Aim of the exercise >>
Please copy out every line of text in these rows, word for word.
BEGIN
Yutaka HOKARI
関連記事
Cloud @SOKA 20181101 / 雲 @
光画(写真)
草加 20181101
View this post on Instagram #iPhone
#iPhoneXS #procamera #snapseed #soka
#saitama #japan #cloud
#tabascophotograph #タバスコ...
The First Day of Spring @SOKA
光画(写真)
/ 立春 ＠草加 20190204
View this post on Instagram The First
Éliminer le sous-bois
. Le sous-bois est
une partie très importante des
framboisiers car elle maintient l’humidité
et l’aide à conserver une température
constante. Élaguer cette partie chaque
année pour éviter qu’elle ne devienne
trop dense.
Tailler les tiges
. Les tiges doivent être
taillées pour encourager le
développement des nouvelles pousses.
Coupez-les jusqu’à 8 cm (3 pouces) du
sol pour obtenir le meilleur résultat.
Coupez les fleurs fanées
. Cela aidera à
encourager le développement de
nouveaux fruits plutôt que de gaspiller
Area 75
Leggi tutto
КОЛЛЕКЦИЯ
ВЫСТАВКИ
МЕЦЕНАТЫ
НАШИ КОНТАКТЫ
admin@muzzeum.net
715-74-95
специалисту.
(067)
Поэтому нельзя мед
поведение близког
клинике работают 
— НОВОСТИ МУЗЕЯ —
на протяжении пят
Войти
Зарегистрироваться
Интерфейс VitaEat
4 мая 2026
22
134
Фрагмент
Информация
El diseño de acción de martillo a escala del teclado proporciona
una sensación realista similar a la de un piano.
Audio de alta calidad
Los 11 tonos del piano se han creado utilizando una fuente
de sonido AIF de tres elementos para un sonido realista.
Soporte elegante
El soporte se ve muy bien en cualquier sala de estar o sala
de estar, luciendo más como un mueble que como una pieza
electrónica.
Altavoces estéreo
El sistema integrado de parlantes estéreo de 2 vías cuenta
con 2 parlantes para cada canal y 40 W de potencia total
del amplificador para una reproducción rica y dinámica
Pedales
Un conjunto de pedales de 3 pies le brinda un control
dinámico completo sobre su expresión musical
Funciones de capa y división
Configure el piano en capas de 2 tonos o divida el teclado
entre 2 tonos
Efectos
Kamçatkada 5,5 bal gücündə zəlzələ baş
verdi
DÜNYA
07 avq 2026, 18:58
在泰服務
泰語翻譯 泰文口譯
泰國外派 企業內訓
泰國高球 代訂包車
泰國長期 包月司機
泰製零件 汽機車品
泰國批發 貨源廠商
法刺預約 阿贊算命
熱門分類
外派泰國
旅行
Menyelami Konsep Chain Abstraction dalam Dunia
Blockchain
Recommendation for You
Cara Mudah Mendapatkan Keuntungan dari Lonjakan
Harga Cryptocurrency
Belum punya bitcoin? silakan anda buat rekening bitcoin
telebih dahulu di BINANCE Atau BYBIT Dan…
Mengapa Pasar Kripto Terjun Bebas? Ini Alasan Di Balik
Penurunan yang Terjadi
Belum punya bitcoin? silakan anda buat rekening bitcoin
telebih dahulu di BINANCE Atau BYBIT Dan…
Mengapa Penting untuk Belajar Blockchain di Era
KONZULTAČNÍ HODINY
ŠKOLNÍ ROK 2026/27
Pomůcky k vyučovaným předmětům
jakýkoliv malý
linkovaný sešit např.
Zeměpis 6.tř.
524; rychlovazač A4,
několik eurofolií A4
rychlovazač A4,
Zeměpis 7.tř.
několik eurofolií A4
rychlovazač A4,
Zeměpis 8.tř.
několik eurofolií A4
END
Task result >>
Yutaka HOKARI
関連記事
Cloud @SOKA 20181101 / 雲 @
光画(写真)
草加 20181101
View this post on Instagram #iPhone
#iPhoneXS #procamera #snapseed #soka
#saitama #japan #cloud
#tabascophotograph #タバスコ...
The First Day of Spring @SOKA
光画(写真)
/ 立春 ＠草加 20190204
View this post on Instagram The First
Éliminer le sous-bois
. Le sous-bois est
une partie très importante des
framboisiers car elle maintient l’humidité
et l’aide à conserver une température
constante. Élaguer cette partie chaque
année pour éviter qu’elle ne devienne
trop dense.
Tailler les tiges
. Les tiges doivent être
taillées pour encourager le
développement des nouvelles pousses.
Coupez-les jusqu’à 8 cm (3 pouces) du
sol pour obtenir le meilleur résultat.
Coupez les fleurs fanées
. Cela aidera à
encourager le développement de
nouveaux fruits plutôt que de gaspiller
Area 75
Leggi tutto
КОЛЛЕКЦИЯ
ВЫСТАВКИ
МЕЦЕНАТЫ
НАШИ КОНТАКТЫ
admin@muzzeum.net
715-74-95
специалисту.
(067)
Поэтому нельзя мед
поведение близког
клинике работают 
— НОВОСТИ МУЗЕЯ —
на протяжении пят
Войти
Зарегистрироваться
Интерфейс VitaEat
4 мая 2026
22
134
Фрагмент
Информация
El diseño de acción de martillo a escala del teclado proporciona
una sensación realista similar a la de un piano.
Audio de alta calidad
Los 11 tonos del piano se han creado utilizando una fuente
de sonido AIF de tres elementos para un sonido realista.
Soporte elegante
El soporte se ve muy bien en cualquier sala de estar o sala
de estar, luciendo más como un mueble que como una pieza
electrónica.
Altavoces estéreo
El sistema integrado de parlantes estéreo de 2 vías cuenta
con 2 parlantes para cada canal y 40 W de potencia total
del amplificador para una reproducción rica y dinámica
Pedales
Un conjunto de pedales de 3 pies le brinda un control
dinámico completo sobre su expresión musical
Funciones de capa y división
Configure el piano en capas de 2 tonos o divida el teclado
entre 2 tonos
Efectos
Kamçatkada 5,5 bal gücündə zəlzələ baş
verdi
DÜNYA
07 avq 2026, 18:58
在泰服務
泰語翻譯 泰文口譯
泰國外派 企業內訓
泰國高球 代訂包車
泰國長期 包月司機
泰製零件 汽機車品
泰國批發 貨源廠商
法刺預約 阿贊算命
熱門分類
外派泰國
旅行
Menyelami Konsep Chain Abstraction dalam Dunia
Blockchain
Recommendation for You
Cara Mudah Mendapatkan Keuntungan dari Lonjakan
Harga Cryptocurrency
Belum punya bitcoin? silakan anda buat rekening bitcoin
telebih dahulu di BINANCE Atau BYBIT Dan…
Mengapa Pasar Kripto Terjun Bebas? Ini Alasan Di Balik
Penurunan yang Terjadi
Belum punya bitcoin? silakan anda buat rekening bitcoin
telebih dahulu di BINANCE Atau BYBIT Dan…
Mengapa Penting untuk Belajar Blockchain di Era
KONZULTAČNÍ HODINY
ŠKOLNÍ ROK 2026/27
Pomůcky k vyučovaným předmětům
jakýkoliv malý
linkovaný sešit např.
Zeměpis 6.tř.
524; rychlovazač A4,
několik eurofolií A4
rychlovazač A4,
Zeměpis 7.tř.
několik eurofolií A4
rychlovazač A4,
Zeměpis 8.tř.
několik eurofolií A4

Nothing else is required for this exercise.